AB.: Como as exposições recentes (desde o início da sua gestão) de fotografia colaboram para a formação da coleção de fotografias existente na Pinacoteca? Quantas fotos existem até o momento?
D.M.: A nossa linha curatorial é especialmente pensada como pesquisa no campo da fotografia brasileira. Claro que temos a presença de fotógrafos internacionais em projetos nossos, como a coletiva À Procura do Olhar – Fotógrafos Franceses e Brasileiros Revelam o Brasil (2009), que incorporou ao nosso acervo imagens dos brasileiros Luiz Braga e Tiago Santana, e dos franceses Bruno Barbey e Olivia Gay. A formação do nosso acervo corresponde – com algumas exceções – às mostras realizadas no museu. Atualmente, contamos com cerca de mil imagens em nossas reservas técnicas, que percorrem o período entre 1940 e 2010.
AB.: Quais os projetos futuros da Pinacoteca para o acervo de fotografia?
D.M.: Entre o início de 2011 a 2013 será exclusivamente sobre O Retrato, que reúne os primeiros registros no Brasil pelo fotógrafo norte-americano Augustus Morand, a partir de 1840. Todo esse processo de trabalho irá se incorporar à nova disposição de toda a Coleção da Pinacoteca.
Coleção do Instituto Moreira Salles-IMS
O Instituto Moreira Salles-IMS concentra o mais importante acervo de fotografia do Brasil do século XIX. O material está arquivado na Reserva Técnica Fotográfica do Instituto, um pavilhão com cerca de 600 m2. É o único edifício do gênero, construído especialmente para esta finalidade.

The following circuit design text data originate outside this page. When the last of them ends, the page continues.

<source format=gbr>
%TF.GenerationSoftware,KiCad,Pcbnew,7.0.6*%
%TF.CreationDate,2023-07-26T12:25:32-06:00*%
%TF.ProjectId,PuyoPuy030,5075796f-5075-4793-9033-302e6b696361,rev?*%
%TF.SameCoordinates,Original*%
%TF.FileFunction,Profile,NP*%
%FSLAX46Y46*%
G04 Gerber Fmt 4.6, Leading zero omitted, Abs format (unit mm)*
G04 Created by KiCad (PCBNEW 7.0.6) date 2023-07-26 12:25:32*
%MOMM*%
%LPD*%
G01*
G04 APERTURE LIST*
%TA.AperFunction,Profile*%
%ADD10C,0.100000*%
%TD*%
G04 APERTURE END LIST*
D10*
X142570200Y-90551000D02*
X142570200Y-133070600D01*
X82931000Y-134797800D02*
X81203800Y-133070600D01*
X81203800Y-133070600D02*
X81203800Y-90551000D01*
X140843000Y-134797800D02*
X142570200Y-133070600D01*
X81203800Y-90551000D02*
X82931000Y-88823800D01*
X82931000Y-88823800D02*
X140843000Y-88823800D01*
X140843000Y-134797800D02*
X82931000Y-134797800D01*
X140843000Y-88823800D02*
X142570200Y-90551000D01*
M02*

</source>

Tem agregado nos últimos anos, em comodato, convênios, doação ou aquisição, acervos particulares que permitiram que os trabalhos de fotógrafos, como Thomaz Farkas, Otto Stupakoff, Alécio de Andrade, Stefania Bril, José Medeiros, Maureen Bisilliat, fossem preservados e colocados à disposição de pesquisadores e público em geral. O convênio estabelecido com o MIS-SP, por exemplo, possibilitou a preservação da obra do fotógrafo cearense Chico Albuquerque (1917-2000).
Cada aquisição resulta em uma catalogação, projeto de exposição, cópias de tiragem limitada e publicação que enriquecem muito as possibilidades de divulgação da obra. Sergio Burgi explica.

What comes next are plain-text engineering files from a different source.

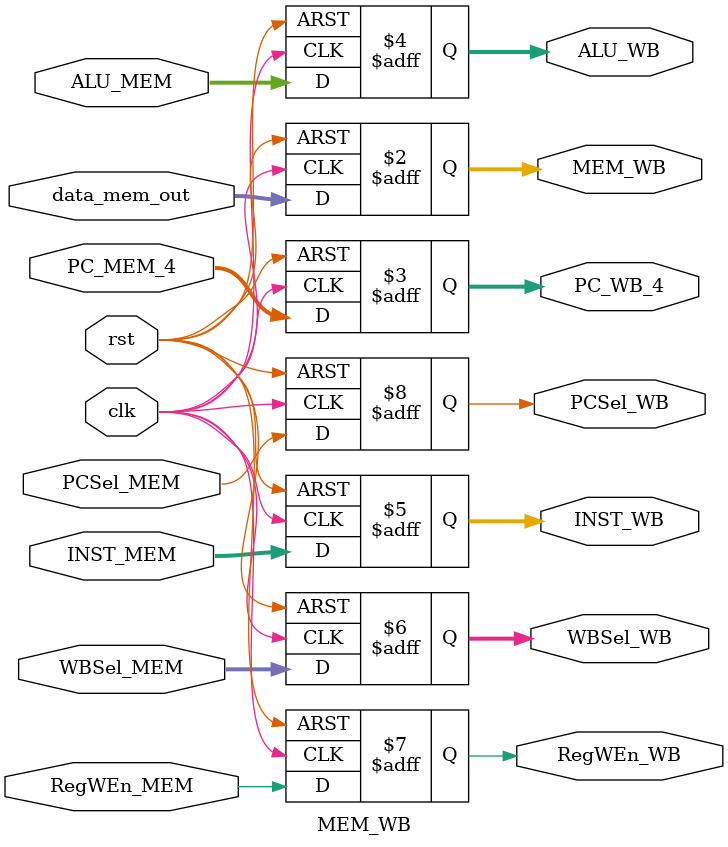
<source format=sv>
`timescale 1ns / 1ps


module MEM_WB(
    input  logic        clk,
    input  logic        rst,
    input  logic [31:0] PC_MEM_4,
    input  logic [31:0] ALU_MEM,
    input  logic [31:0] data_mem_out,
    input  logic [31:0] INST_MEM,
    input   logic [1:0]  WBSel_MEM,
    input  logic  RegWEn_MEM,
    input logic PCSel_MEM,
    
    output logic [31:0] PC_WB_4,
    output logic [31:0] ALU_WB,
    output logic [31:0] MEM_WB,
    output logic [31:0] INST_WB,
    output logic [1:0]  WBSel_WB,
    output logic RegWEn_WB,
    output logic PCSel_WB
);


always_ff @(posedge clk or posedge rst) begin
    if (rst) begin
        PC_WB_4 <= 32'b0;
        ALU_WB  <= 32'b0;
        MEM_WB  <= 32'b0;
        INST_WB <= 32'b0;
        WBSel_WB <=0;
        RegWEn_WB<= 0;
        PCSel_WB<= 0;
    end else begin
        PC_WB_4 <= PC_MEM_4;
        ALU_WB  <= ALU_MEM;
        MEM_WB  <= data_mem_out;
        INST_WB <= INST_MEM;
        WBSel_WB <= WBSel_MEM;
        RegWEn_WB<= RegWEn_MEM;
        PCSel_WB<= PCSel_MEM;
    end
end

endmodule


</source>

Arte!Brasileiros: Como e quando foi iniciada a coleção de fotografia do IMS?
Sergio Burgi: O Instituto foi criado em 1990. O primeiro centro cultural de Poços de Caldas já abrigava parte do acervo de fotografias do próprio embaixador. A reserva técnica e o gabinete fotográfico do Rio de Janeiro, construído na antiga residência da família, começou a ser projetado depois, e as atuais instalações iniciaram as atividades em 1999.

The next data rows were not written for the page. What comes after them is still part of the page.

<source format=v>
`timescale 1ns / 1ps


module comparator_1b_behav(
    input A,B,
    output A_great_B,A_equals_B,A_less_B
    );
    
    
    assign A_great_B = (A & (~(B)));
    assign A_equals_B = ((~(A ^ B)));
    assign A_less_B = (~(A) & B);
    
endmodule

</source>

AB.: Você esteve ligado desde o começo? Com quais atribuições?
S.B.: Desde 1999, quando comecei a trabalhar exclusivamente no acervo. Coordeno serviços voltados à recepção, restauração, guarda e divulgação de acervos fotográficos.
AB.: A preocupação com a reserva técnica e a conservação foram prioridade desde o início?
S.B.: A partir da aquisição da Coleção Gilberto Ferrez e da formação de um importante conjunto de fotografias da primeira metade do século XX, a reserva técnica se tornou prioritária. Hoje, no total, são mais de 550.000 imagens. O material é catalogado e preservado para colocar à disposição do público especializado e para o público em geral, para pesquisas e consultas, exposições e publicações.
AB.: As exposições e publicações do próprio Instituto são iniciativas agregadas às doações?
S.B.: Fazem parte dessa política de difusão dentro dos espaços do próprio Instituto ou em parceria com outros museus.
AB.: Qual a política para a aquisição de um acervo?
S.B.: A aquisição da obra completa do fotógrafo. A aquisição de acervos particulares completos implica ainda outra categoria de valoração da obra do autor. A fotografia passa a ter sua importância reconhecida dentro de um contexto mais amplo no tempo e na história.